QUESTIONS =>
A. According to the excerpt on anomaly alerting, where did error analysis find that false positives cluster?
B. Put this sentence from the excerpt on anomaly alerting into Spanish: "In security monitoring, the hardest part isn’t building a model — it’s deploying something people can trust."
C. Decide whether each statement agrees with the excerpt on anomaly alerting, and support each yes or no with the deciding words from it. (i) Parsing structured arguments can add noise in ops-like settings if it is not properly calibrated. (ii) A better model alone is presented as the fix. (iii) Incident mode is the setting meant for day-to-day operations.

[EXCERPT TO READ — start]

A detector calibrated for trust (low false positives) in normal operations can fail under incident conditions where the base rate shifts.
The fix isn’t “a better model” alone — it’s resilience-aware alerting policy (adaptive alert-rate / incident mode).
Parsing structured arguments (args) boosts detection of high-severity behavior, but can increase noise in ops-like settings without proper calibration.
Error analysis showed false positives cluster in a small set of benign system services (e.g., systemd-*, management agents), motivating policy layers (allowlists) and context-aware baselines.

What you’ll get by the end

By the end of this post you’ll have a template for building a practical safety layer:

A reproducible pipeline for anomaly detection on event logs
Two operating modes:
- Trust mode: conservative alerting for day-to-day operations
- Incident mode: adaptive alerting to maintain recall under attack-heavy conditions
A concrete methodology for evaluating:
- ranking quality (PR-AUC/ROC-AUC)
- operational performance (precision/recall at a chosen alert budget)
- severity behavior (does the detector rank “evil” events higher without seeing them in training?)
A clear mapping of these ideas to agentic AI for retail investing (tool calls, order placement, account actions)

Problem + why the data forces a “trust vs resilience” design

In security monitoring, the hardest part isn’t building a model — it’s deploying something people can trust. If a detector fires constantly during normal operations, analysts and users stop listening. But if you tune it to be quiet, it can fail when the environment shifts into an incident.

[EXCERPT TO READ — finish]
[DATA TO EXAMINE — start]

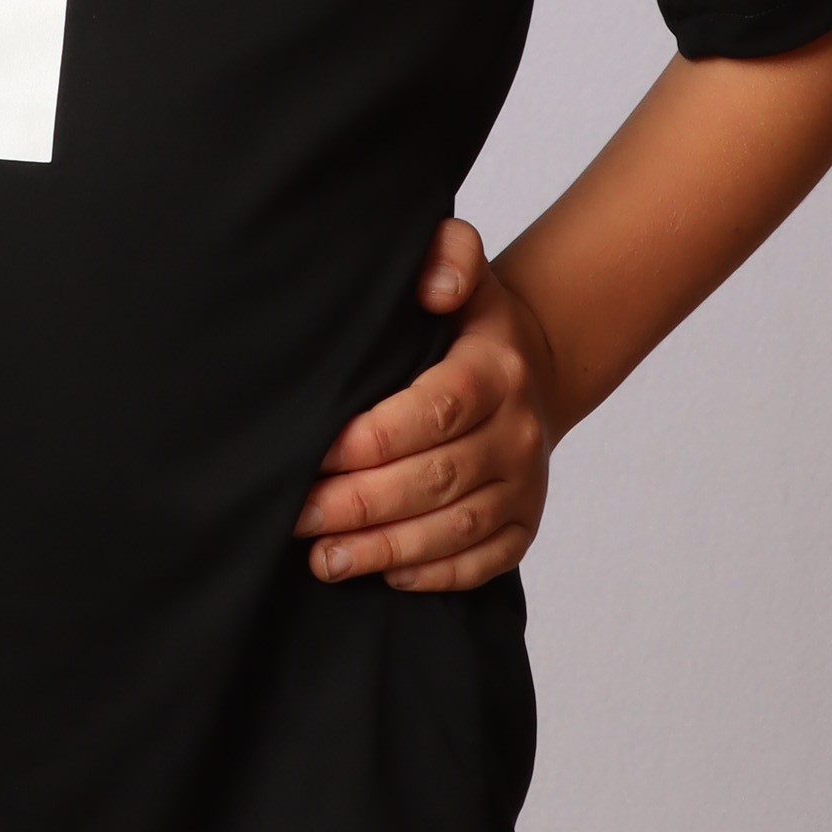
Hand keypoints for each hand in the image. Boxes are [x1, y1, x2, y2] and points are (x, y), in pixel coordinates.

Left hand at [293, 219, 559, 594]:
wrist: (533, 370)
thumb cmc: (470, 326)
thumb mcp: (464, 273)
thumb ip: (447, 256)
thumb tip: (434, 289)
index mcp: (495, 371)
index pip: (437, 409)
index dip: (375, 437)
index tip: (318, 452)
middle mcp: (517, 432)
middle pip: (438, 477)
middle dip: (361, 502)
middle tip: (297, 515)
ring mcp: (525, 484)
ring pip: (456, 528)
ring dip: (386, 548)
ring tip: (322, 558)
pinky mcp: (525, 526)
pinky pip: (483, 562)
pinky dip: (435, 575)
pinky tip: (383, 575)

[DATA TO EXAMINE — finish]

ANSWERS TO THE TASKS =>
A. In a small set of benign system services, such as systemd-* and management agents.

B. En la monitorización de seguridad, lo más difícil no es construir un modelo, sino desplegar algo en lo que la gente pueda confiar.

C.
(i) Yes: "can increase noise in ops-like settings without proper calibration"
(ii) No: "The fix isn’t “a better model” alone"
(iii) No: "Trust mode: conservative alerting for day-to-day operations"